Tabib-i cahili men’ etmek, bu asıldan teferru’ eder.

Madde 27

“Zarar-ı eşed, zarar-ı ehaf ile izâle olunur.”

Madde 28

“İki fesad teâruz ettikde, ehaffi irtikâb ile a’zamının çaresine bakılır.”

Madde 29

“Ehven-i şerreyn ihtiyar olunur.”

Madde 30

“Def’-i mefâsid, celb-i menâfi’den evlâdır.”

Madde 31

“Zarar, bi-kaderi’l-imkân def’ olunur.”

Madde 32

“Hâcet, umumî olsun, hususî olsun, zaruret menzilesine tenzil olunur.” 

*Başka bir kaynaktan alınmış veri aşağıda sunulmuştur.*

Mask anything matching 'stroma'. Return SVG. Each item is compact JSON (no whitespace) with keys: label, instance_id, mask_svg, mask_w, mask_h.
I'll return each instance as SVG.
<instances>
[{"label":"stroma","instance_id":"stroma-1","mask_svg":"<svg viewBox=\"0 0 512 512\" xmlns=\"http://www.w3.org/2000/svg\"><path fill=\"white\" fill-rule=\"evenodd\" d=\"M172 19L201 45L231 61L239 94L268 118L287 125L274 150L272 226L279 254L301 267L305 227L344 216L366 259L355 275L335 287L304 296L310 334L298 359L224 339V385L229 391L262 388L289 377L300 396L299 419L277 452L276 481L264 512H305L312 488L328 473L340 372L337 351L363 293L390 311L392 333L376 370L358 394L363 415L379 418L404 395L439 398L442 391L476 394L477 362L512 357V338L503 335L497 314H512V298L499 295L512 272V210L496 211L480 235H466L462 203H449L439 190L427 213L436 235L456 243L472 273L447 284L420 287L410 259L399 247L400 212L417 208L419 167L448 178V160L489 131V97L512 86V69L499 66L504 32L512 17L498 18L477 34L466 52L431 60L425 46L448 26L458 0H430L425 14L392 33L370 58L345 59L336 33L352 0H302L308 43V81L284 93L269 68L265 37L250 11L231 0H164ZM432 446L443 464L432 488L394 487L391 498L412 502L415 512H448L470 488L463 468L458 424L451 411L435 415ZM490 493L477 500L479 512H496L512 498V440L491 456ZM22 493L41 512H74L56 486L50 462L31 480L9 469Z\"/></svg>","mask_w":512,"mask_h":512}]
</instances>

Bey’ bi’l-vefânın tecvizi bu kabildendir ki, Buhara ahalisinde borç tekessür ettikde görülen ihtiyaç üzerine, bu muâmele mer’iyyül icra olmuştur.

Madde 33

“Iztırar gayrin hakkını ibtâl etmez.” 

Binaen-âlâ-zâlik, bir adam aç kalıp da birinin ekmeğini yese, ba’dehu kıymetini vermesi lâzım gelir. 

Madde 34

“Alması memnu’ olan şeyin, vermesi dahi memnu’ olur.”

Madde 35

“İşlenmesi memnu’ olan şeyin, istenmesi dahi memnu’ olur.”

Madde 36

“Âdet muhakkemdir.”

Yani hükm-i şer’îyi isbat için, örf ve âdet hakem kılınır. Gerek âmm ve gerek hâss olsun.

Madde 37

“Nâsın isti’mali bir hüccettir ki, anınla amel vâcib olur.”

Madde 38

“Âdeten mümteni’ olan şey, hakikaten mümteni’ gibidir.”

Madde 39

“Ezmânın tagayyürüyle, ahkâmın tagayyürü inkâr olunamaz.”

Madde 40

“Âdetin delâletiyle, ma’na-yı hakikî terk olunur.”

Madde 41

“Âdet, ancak muttarid yahut gâlib oldukda muteber olur.”

Madde 42

“İtibar gâlib-i şâyi’adır, nâdire değildir. ”

Madde 43

“Örfen ma’ruf olan şey, şart kılınmış gibidir.”

Madde 44

“Beyne’t-tüccar ma’ruf olan şey, beynlerinde meşrut gibidir.”

Madde 45

“Örf ile ta’yin nass ile ta’yin gibidir.”

Madde 46

“Mâni’ ve muktazî teâruz ettikte, mâni’ takdim olunur.”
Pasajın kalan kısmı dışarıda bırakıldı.